Le vrai combat aujourd’hui porte sur la colo­ni­sation. Il est mené dans tout le pays, pour chaque colonie, chaque "avant-​​poste", chaque route de contour­nement, chaque projet de construction de loge­ments. C’est un combat tita­nesque qui est conduit partout, depuis la colonie "Har Homa" à Jéru­salem jusqu’au "mur de sépa­ration" (qui n’est rien d’autre qu’un moyen d’élargir la colo­ni­sation, comme même la Cour suprême israé­lienne le reconnaît maintenant.)

La tac­tique de Nus­seibeh coupe l’herbe sous le pied de tous ceux qui comme nous se battent contre le vol de la terre et la colo­ni­sation – des cou­rageux mili­tants qui chaque jour mani­festent et sont blessés dans leur lutte contre le mur, à nos amis à l’étranger qui s’adressent à l’opinion publique dans leurs propres pays.

La "vision" de l’Etat bina­tional appar­tient à l’avenir lointain, mais le résultat immédiat de la cam­pagne en sa faveur est de sup­primer tous les obs­tacles à l’effort de colonisation.

C’EST aussi l’objectif qu’Ehoud Olmert, avec ses manœuvres tor­tueuses, a en tête. Il pro­clame haut et fort qu’il est favo­rable à la solution des deux Etats, mais il faut être fou pour le prendre au sérieux si l’on considère ce qu’il fait sur le terrain.

Il y a deux semaines, ses proches ont dévoilé le plan de paix qu’il soumet à l’Autorité pales­ti­nienne. Un plan innocent, et même positif.

Ses prin­ci­pales com­po­santes : Israël rendra tous les ter­ri­toires occupés à l’Etat pales­tinien, sauf 7% de la surface, où sont situés les blocs de colonies. En échange de ces 7%, Israël rendra aux Pales­ti­niens des zones d’Israël-même, égales à 5,5% de la surface de la Cis­jor­danie. De plus, Israël per­mettra aux Pales­ti­niens d’utiliser un passage qui sera ouvert entre la bande de Gaza et la Cis­jor­danie. Cela com­pensera la dif­fé­rence entre les sur­faces de terres échangées.

Alors où est l’arnaque ? Le diable, comme on dit, se cache dans les petits détails. L’accord serait un "shelf agreement" [c’est-à-dire un accord en suspens – ndt]. Il sera mis en œuvre à l’avenir. Quand ? Eh bien…

Les ter­ri­toires occupés de Cis­jor­danie seront rendus aux Pales­ti­niens quand l’Autorité pales­ti­nienne prouvera qu’elle est capable de les contrôler. Qui le décidera ? Nous, bien sûr.

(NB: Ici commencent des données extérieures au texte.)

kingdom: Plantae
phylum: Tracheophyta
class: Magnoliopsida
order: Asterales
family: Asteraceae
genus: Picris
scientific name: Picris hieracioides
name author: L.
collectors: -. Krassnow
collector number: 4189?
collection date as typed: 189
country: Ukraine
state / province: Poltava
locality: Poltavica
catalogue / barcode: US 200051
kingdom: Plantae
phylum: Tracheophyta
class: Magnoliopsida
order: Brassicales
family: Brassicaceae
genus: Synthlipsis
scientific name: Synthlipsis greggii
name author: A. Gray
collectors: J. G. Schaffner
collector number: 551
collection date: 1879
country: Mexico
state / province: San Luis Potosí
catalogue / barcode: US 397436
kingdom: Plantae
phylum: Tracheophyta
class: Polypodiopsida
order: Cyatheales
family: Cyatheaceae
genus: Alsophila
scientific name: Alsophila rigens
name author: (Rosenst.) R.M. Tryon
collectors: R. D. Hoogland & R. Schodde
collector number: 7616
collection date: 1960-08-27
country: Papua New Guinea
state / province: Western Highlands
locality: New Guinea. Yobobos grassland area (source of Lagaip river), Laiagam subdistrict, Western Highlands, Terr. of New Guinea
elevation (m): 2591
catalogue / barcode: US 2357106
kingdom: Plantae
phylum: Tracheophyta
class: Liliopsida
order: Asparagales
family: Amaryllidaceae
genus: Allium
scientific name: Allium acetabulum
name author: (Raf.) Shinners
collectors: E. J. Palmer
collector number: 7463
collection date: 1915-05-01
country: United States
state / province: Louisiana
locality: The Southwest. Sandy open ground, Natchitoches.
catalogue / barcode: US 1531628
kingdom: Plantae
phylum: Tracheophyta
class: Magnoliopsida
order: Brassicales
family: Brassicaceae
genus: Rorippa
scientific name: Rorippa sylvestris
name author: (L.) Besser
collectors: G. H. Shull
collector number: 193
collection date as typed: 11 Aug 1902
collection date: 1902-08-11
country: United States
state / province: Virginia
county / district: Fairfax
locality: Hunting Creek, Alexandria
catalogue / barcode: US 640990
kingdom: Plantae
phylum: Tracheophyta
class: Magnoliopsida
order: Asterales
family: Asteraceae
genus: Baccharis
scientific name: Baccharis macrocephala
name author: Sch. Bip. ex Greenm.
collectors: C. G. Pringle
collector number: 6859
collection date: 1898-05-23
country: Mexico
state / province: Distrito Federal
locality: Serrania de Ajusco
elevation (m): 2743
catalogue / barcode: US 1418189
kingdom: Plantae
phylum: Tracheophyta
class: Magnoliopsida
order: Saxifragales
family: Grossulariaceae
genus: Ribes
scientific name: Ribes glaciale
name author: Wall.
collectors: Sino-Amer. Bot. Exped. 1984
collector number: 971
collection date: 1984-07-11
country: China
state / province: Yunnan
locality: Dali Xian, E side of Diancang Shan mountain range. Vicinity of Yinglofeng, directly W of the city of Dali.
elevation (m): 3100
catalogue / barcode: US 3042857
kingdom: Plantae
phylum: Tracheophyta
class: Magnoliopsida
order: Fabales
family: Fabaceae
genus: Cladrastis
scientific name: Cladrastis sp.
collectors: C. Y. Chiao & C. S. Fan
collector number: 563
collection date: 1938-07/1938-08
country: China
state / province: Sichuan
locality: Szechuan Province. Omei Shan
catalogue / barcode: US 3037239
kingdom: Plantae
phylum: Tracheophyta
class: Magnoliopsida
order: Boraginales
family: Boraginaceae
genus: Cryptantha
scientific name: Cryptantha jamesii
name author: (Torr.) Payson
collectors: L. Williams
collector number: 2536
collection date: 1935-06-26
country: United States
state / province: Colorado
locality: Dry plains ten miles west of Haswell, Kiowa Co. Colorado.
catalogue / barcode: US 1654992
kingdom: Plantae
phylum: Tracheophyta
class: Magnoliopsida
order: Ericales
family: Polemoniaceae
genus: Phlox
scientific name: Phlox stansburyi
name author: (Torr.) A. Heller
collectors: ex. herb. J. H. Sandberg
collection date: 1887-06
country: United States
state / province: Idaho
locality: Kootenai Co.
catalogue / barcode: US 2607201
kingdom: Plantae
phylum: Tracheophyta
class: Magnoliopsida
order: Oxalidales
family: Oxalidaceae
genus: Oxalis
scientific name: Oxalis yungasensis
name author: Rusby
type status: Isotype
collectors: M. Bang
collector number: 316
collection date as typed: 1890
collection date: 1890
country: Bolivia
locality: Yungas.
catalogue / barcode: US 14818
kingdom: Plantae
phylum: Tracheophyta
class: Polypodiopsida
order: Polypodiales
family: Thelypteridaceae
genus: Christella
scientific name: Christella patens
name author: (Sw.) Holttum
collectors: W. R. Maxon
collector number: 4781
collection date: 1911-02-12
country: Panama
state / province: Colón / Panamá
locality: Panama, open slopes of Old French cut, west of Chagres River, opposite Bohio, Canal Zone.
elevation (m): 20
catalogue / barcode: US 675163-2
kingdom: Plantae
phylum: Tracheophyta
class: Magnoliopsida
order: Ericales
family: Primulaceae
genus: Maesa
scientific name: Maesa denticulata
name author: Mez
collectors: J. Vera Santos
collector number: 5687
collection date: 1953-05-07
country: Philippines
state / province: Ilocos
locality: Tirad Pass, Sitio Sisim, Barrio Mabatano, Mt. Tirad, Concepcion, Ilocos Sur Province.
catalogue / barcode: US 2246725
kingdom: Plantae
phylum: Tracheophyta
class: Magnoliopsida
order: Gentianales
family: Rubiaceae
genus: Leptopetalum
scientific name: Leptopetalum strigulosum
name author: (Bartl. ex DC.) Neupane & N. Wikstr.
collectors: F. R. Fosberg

Les zones israé­liennes qui sont des­tinées à être rendues aux Pales­ti­niens, en échange des zones qui seront annexées à Israël, sont situées le long de la bande de Gaza. Quand seront-​​elles trans­mises ? Après que l’administration Hamas dans la bande de Gaza aura été ren­versée et que l’Autorité pales­ti­nienne se fera res­pecter. La même chose s’applique pour le passage entre la bande de Gaza et la Cis­jor­danie. Quand cela arrivera-​​t-​​il ? Comme disaient les Romains : "aux calendes grecques". (Dans le calen­drier romain, les calendes étaient les pre­miers jours du mois – le calen­drier grec n’avait pas de calendes.)

L’arnaque réelle est devenue évidente quand des proches d’Olmert ont expliqué que, immé­dia­tement après l’acceptation du "shelf agreement" par les Pales­ti­niens, Israël com­mencera à accé­lérer l’activité de colo­ni­sation, puisque, selon l’accord, les blocs de colonies devien­dront dans tous les cas partie inté­grante d’Israël. Même les Amé­ri­cains ne pour­raient rien objecter à cela, après que les Pales­ti­niens eux-​​mêmes auront accepté l’annexion de ces zones à Israël.

Pour dire les choses sim­plement : tous ces accords sont des mots vides de sens, et une seule chose est concrète et immé­diate : les colonies seront étendues sans cesse.

DANS LA MYTHO­LOGIE chré­tienne, le diable a un sabot fourchu. Quel­quefois ce sabot se voit sous sa longue robe, ce qui le trahit.

Notre sabot du diable, ce sont les colonies. Lors de l’examen de toute idée ou de tout plan, il fau­drait sou­lever le bas de la robe pour voir ce que celle-​​ci dis­simule en réalité.